Why should not carbohydrates be useful for different microrganism and/or corals in an aquarium like mine that ´s constructed in a way to support biological processes? If you know that they are released and you know their biological importance in a living ecosystem - why can´t you claim that it can be useful ? Proteins that can be broken down to different aminoacids (by bacteria) - why should they not be useful as a nitrogen source for bacteria/corals. Instead of adding organic carbon (in this case carbohydrates) - the algae produce it - why can´t that been seen as useful?
From an ecological point of view - if you look at your aquarium from an ecological standpoint - its for me rather clear that this released compounds are usefully.
I do not know what Triton base their claim on - maybe @Ehsan@triton can clarify that but for me it make sense that my system use this released compounds in the same way as the system use the outside produced compounds of the same group (carbohydrates and protein/aminoacids) that I can buy at my LFS.
I do not run a complete Triton system, but I see my fuge as an integrated part of my system – responsible for many different tasks – there the release of carbohydrates and protein/amino acids is one important thing for at least the microbial life in my aquarium. My prove for this is that we know what macro algae release these compounds and we know how organic carbon and proteins/amino acid works in an aquarium.
Sincerely Lasse
I'm not asking about the theoretical of "IF" it might be useful "IF" it was something in particular and "IF" it was present in enough quantity.
I can a list of as lot of organics that WOULD be useful, but really, only if they were released in sufficient quantity to be useful.

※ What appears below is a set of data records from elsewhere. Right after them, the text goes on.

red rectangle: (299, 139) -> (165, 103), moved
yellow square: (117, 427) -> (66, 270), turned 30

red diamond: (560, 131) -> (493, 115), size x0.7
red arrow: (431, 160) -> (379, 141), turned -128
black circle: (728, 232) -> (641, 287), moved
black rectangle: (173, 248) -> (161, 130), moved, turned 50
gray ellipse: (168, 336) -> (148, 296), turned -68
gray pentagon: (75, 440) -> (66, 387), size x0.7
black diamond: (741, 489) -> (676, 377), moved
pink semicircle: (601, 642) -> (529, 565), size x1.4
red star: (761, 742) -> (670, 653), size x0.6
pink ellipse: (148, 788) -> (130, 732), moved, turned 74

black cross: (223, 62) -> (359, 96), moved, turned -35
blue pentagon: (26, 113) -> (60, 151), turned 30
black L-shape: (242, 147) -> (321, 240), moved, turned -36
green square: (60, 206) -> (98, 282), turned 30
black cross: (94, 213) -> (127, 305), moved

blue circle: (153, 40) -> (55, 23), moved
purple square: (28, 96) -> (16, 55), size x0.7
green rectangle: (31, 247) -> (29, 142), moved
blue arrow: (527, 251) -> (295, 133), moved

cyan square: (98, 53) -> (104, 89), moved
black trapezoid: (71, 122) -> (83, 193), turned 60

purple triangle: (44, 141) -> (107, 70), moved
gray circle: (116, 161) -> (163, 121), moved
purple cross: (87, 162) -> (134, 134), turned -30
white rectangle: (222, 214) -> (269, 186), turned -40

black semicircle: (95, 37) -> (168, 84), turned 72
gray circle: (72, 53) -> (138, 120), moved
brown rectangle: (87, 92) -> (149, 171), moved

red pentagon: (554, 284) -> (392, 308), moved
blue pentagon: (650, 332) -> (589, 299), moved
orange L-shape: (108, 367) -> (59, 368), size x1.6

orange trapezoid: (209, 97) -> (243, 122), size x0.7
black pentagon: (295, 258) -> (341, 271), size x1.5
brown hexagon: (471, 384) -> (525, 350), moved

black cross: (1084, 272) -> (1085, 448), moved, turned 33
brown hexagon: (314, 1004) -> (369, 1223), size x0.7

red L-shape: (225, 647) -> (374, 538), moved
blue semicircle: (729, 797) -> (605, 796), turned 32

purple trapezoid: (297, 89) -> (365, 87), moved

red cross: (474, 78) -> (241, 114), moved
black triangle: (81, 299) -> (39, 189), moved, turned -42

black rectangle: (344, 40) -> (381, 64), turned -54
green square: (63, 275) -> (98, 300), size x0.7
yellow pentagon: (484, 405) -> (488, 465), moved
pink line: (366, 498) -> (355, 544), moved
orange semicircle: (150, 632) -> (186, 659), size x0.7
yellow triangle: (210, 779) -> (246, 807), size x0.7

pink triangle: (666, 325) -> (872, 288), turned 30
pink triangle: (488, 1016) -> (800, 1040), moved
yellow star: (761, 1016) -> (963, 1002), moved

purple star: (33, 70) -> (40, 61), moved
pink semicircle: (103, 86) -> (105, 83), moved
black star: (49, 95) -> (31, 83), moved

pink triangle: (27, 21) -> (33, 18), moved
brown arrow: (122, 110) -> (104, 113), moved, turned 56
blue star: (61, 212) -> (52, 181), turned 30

I think dosing vinegar is useful in my system. I added many grams a day. Would you call it useful if 1 ng seeped out of algae in a day? I would not.
Metabolite toxins are only toxic at high enough concentration. You are arguing the concentrations are low. Could be. But why are we looking to concentration effects only on the bad things and not the good things. Do you know there is enough of anything good released to actually be "useful".
So again, I think it is an incredibly simple question: Is there evidence that these organics are being released in a way that is useful? If there is evidence, what is it?
If there is no simple data supporting it and it is just an assertion of what some person assumes is happening, I can accept that, but then it carries a lot less weight (IMO).